What you are asked to do> The required output is the lines below from the line containing "love fans all over the world have for him." to the line containing "and even though", inclusive, retyped exactly. No other lines belong in it.

Data listing>
%%
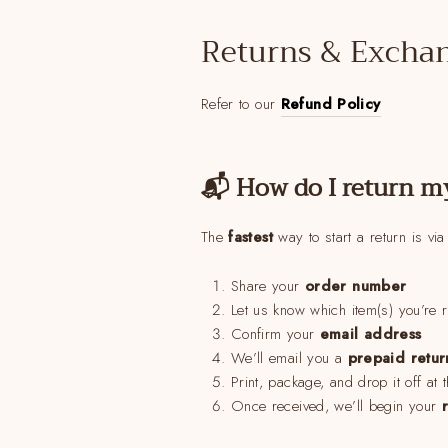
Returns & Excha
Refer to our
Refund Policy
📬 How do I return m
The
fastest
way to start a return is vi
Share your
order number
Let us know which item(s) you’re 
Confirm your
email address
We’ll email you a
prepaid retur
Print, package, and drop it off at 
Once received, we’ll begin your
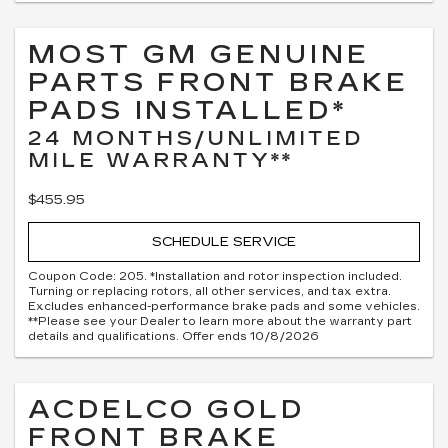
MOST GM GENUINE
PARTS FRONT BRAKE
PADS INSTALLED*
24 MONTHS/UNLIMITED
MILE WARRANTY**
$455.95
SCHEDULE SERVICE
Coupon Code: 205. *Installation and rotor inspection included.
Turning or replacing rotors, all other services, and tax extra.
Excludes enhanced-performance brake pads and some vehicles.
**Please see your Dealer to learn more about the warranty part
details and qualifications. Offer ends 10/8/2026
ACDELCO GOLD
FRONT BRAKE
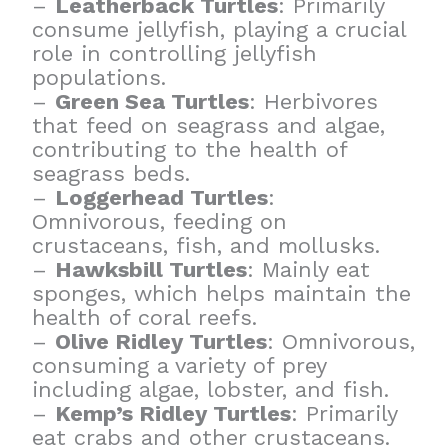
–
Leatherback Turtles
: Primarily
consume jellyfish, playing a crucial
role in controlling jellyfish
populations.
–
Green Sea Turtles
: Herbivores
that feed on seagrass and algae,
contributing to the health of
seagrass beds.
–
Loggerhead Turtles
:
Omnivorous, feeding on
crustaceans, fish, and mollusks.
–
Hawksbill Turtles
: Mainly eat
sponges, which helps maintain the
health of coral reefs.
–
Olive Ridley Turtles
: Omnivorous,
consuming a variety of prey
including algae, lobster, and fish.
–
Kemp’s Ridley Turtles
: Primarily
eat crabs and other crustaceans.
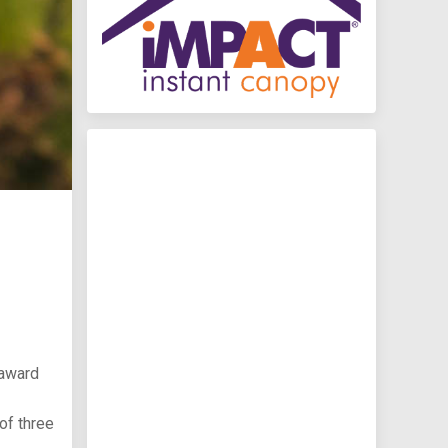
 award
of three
%%
%%
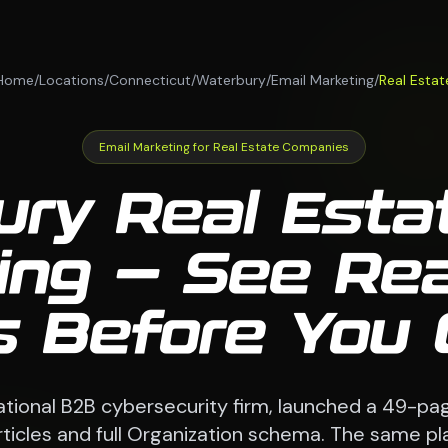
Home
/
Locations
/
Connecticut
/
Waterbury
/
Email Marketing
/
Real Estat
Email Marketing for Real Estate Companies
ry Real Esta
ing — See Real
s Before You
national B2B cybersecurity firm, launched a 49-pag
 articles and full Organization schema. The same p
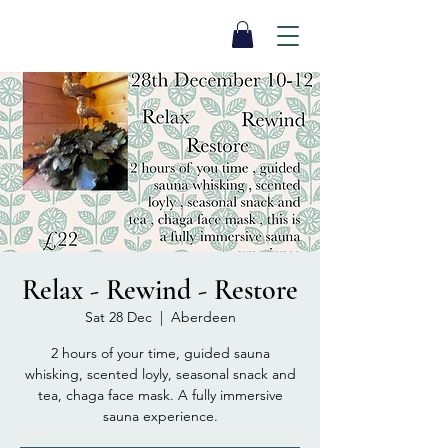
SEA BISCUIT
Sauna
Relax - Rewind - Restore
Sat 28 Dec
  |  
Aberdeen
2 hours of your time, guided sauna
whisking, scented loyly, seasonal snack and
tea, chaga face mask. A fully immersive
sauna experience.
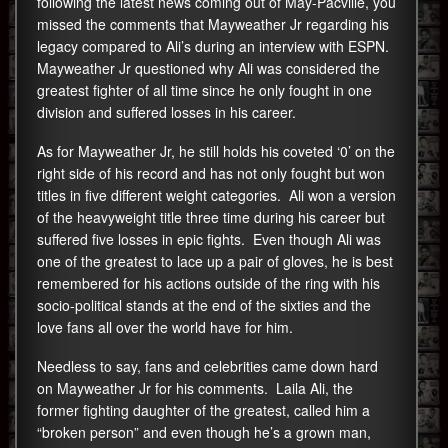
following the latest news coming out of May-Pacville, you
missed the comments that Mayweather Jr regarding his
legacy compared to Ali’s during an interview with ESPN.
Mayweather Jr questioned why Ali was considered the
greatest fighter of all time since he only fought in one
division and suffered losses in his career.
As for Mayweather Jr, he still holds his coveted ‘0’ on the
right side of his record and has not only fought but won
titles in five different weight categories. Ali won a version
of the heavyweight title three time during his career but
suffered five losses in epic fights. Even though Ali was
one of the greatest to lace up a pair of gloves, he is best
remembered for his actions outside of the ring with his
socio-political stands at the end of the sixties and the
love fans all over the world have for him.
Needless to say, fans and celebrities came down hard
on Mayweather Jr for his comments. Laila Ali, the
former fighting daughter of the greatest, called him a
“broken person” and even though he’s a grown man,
%%
%%
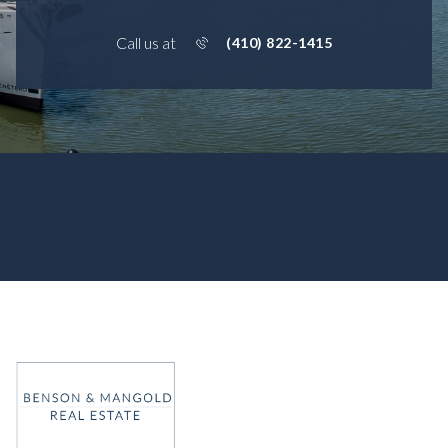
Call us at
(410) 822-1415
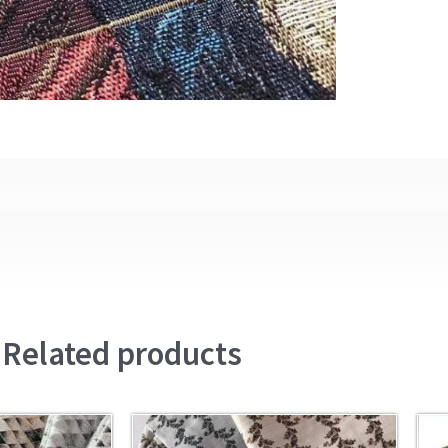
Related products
%%
Exercise result>
love fans all over the world have for him.
Needless to say, fans and celebrities came down hard
on Mayweather Jr for his comments. Laila Ali, the
former fighting daughter of the greatest, called him a
“broken person” and even though he’s a grown man,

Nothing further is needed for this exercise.